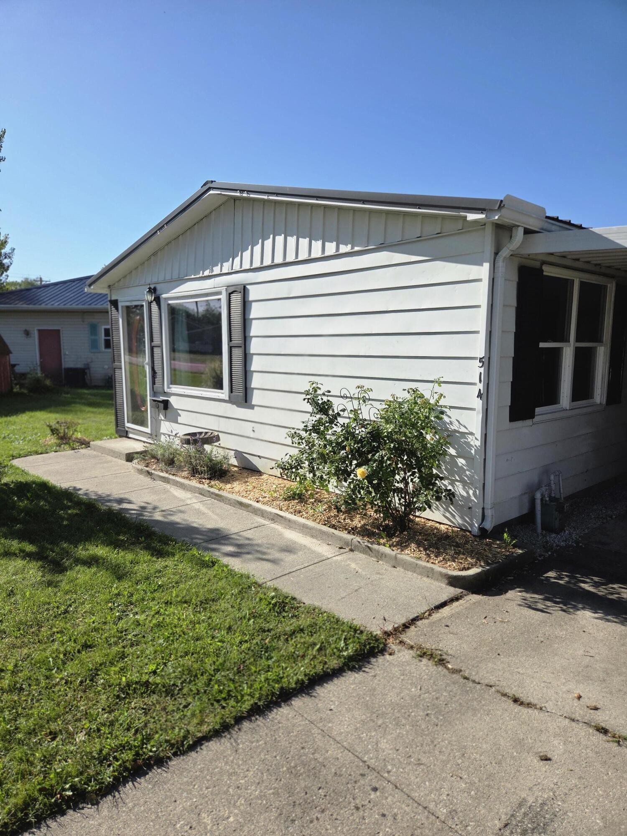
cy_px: 418
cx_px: 314
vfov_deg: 73.9
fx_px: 555
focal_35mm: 23
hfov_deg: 58.9
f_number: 1.8
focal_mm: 5.4
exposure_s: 1/5545
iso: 80
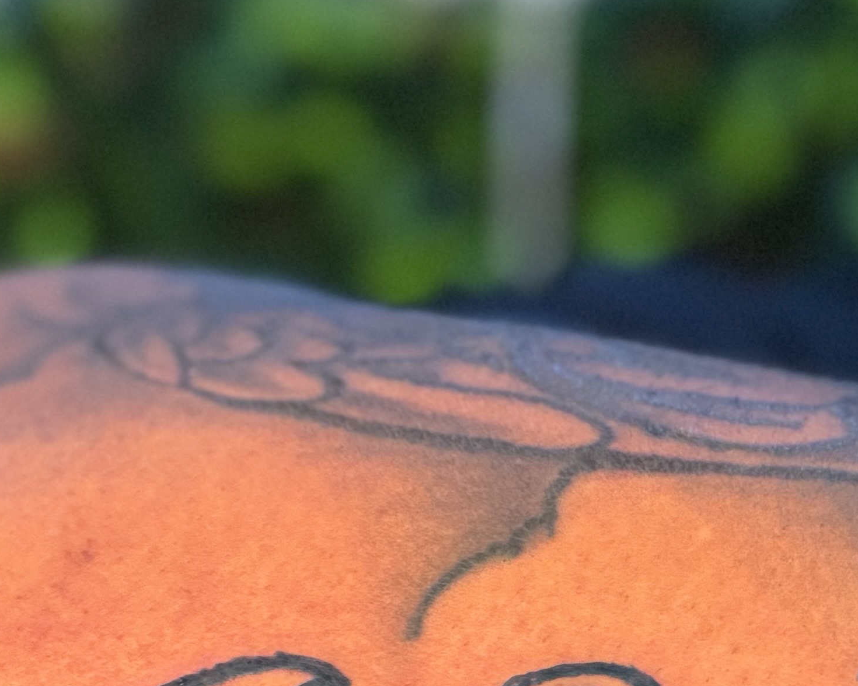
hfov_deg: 20.7
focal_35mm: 91
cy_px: 943
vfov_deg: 15.9
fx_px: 2311
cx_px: 716
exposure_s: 1/40
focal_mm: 6.76
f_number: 1.78
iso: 640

● PROMPT
Omitting the images, output each record precisely as written.

● RESPONSE BELOW
cy_px: 418
cx_px: 314
vfov_deg: 73.9
fx_px: 555
focal_35mm: 23
hfov_deg: 58.9
f_number: 1.8
focal_mm: 5.4
exposure_s: 1/5545
iso: 80
hfov_deg: 20.7
focal_35mm: 91
cy_px: 943
vfov_deg: 15.9
fx_px: 2311
cx_px: 716
exposure_s: 1/40
focal_mm: 6.76
f_number: 1.78
iso: 640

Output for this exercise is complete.